Fehlt dem Kanton St.Gallen ein rechtlich einwandfreies Amtsenthebungsverfahren?

«Schon mehrfach hat sich in der Schweiz die Situation ergeben, dass ein gewähltes Mitglied einer Behörde oder eines Gerichtes hätte abberufen bzw. des Amtes enthoben werden sollen, dies mangels geeigneter rechtlicher Bestimmungen aber nicht möglich war.

Jüngstes Beispiel, das – leider für den konkreten Anwendungsfall zu spät – zu einer entsprechenden Änderung der rechtlichen Grundlagen geführt hat, ist der Kanton Genf infolge der sog. «Affäre Maudet».

Aber auch im Kanton St.Gallen gab es in jüngerer Zeit den Fall eines gewählten nebenamtlichen Richters, der aufgrund schwerer gesundheitlicher Probleme amtsunfähig geworden war, dessen Rücktritt letztlich aber nur unter Zuhilfenahme rechtlich nicht geregelter Behelfslösungen möglich war.

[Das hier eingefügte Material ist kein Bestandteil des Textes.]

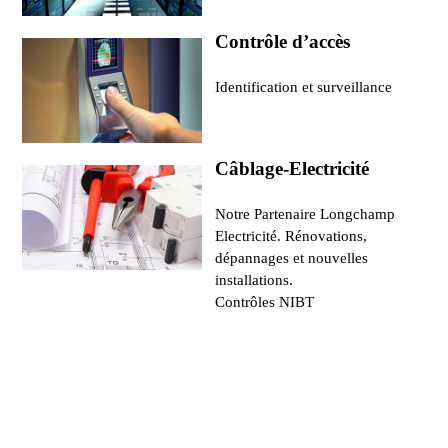
Contrôle d’accès
Identification et surveillance
Câblage-Electricité
Notre Partenaire Longchamp
Electricité. Rénovations,
dépannages et nouvelles
installations.
Contrôles NIBT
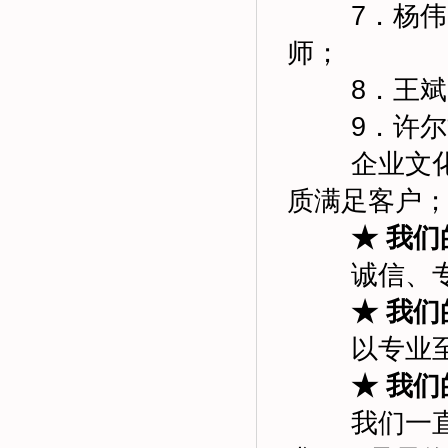
7．杨
师；
8．王
9．许
企业文
质满足客户
★ 我
诚信、
★ 我
以专业
★ 我
我们一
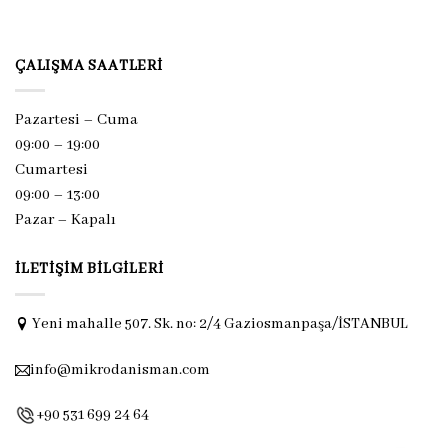
ÇALIŞMA SAATLERI
Pazartesi – Cuma
09:00 – 19:00
Cumartesi
09:00 – 13:00
Pazar –
Kapalı
İLETIŞIM BILGILERI
Yeni mahalle 507. Sk. no: 2/4 Gaziosmanpaşa/İSTANBUL
info@mikrodanisman.com
+90 531 699 24 64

Fehlen entsprechende rechtliche Grundlagen und ist ein betreffendes gewähltes Mitglied einer Behörde oder eines Gerichtes nicht zum freiwilligen Rücktritt bereit oder aufgrund gesundheitlicher Probleme dazu nicht mehr in der Lage, bleibt es bis zum Ende der vier- oder sechsjährigen Amtsdauer im Amt – möglicherweise ohne weiterhin tätig zu sein, hingegen selbstverständlich bei voller Bezahlung. Dies ist ein Zustand, der zu Recht für Empörung sorgt und daher besser unabhängig von konkreten Anwendungsfällen rechtlich einwandfrei geregelt werden muss.

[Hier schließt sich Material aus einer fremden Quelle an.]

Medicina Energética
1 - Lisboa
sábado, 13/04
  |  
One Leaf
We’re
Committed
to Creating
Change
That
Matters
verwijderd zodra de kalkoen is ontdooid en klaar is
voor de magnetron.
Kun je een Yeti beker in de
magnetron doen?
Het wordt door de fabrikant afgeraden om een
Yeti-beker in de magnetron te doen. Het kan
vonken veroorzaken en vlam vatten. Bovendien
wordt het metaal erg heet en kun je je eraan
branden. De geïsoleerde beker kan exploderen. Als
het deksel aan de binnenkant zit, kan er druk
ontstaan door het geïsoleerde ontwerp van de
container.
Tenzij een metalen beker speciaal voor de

Denn eines ist klar: Es darf nicht sein, dass die Möglichkeit, ein gewähltes Mitglied einer Behörde oder eines Gerichtes abzuberufen bzw. des Amtes zu entheben, für kurzfristige politische Manöver missbraucht werden darf. Dies ist insbesondere mit Blick auf die Unabhängigkeit der Justiz und die Tatsache, dass die Exekutiven auf kantonaler Ebene nicht vom Parlament, sondern in einer eigenen Volkswahl gewählt werden, von grosser Bedeutung. Dies gilt es auf jeden Fall zu beachten, wenn geeignete rechtliche Bestimmungen erlassen werden.

Beispielsweise hält im Kanton Graubünden die Kantonsverfassung fest, dass die Amtsenthebung von Mitgliedern von Behörden und Gerichten im Gesetz geregelt wird. Auf Gesetzesstufe ist verankert, dass das Kantonsparlament mit einer Dreiviertel-Mehrheit ein Mitglied des Parlamentes oder der Regierung des Amtes entheben kann, wenn es vorsätzlich oder grob fahrlässig Amtspflichten schwer verletzt hat, die Fähigkeit, das Amt auszuüben, auf Dauer verloren hat oder wegen eines Verbrechens rechtskräftig verurteilt wurde.

Wir bitten die Regierung um die Beantwortung folgender Fragen:

  1. Ist es im Kanton St.Gallen möglich, ein gewähltes Mitglied einer Behörde oder eines Gerichtes des Amtes zu entheben, wenn es vorsätzlich oder grob fahrlässig Amtspflichten schwer verletzt hat, die Fähigkeit, das Amt auszuüben, auf Dauer verloren hat oder wegen eines Verbrechens rechtskräftig verurteilt wurde? Falls ja, wo ist das geregelt?
  2. Falls es kein Amtsenthebungsverfahren im oben geschilderten Sinn gibt: Wo müsste das rechtlich geregelt werden? Wurde die Schaffung einer entsprechenden Rechtsgrundlage schon einmal in Betracht gezogen und warum wurde gegebenenfalls darauf verzichtet?
  3. Hält die Regierung die Regelung des Kantons Graubünden grundsätzlich als geeigneten Ansatzpunkt für ein Amtsenthebungsverfahren? Sind die Hürden weder zu hoch noch zu tief angesetzt und sind die Tatbestände vollständig erfasst und hinreichend klar umrissen?»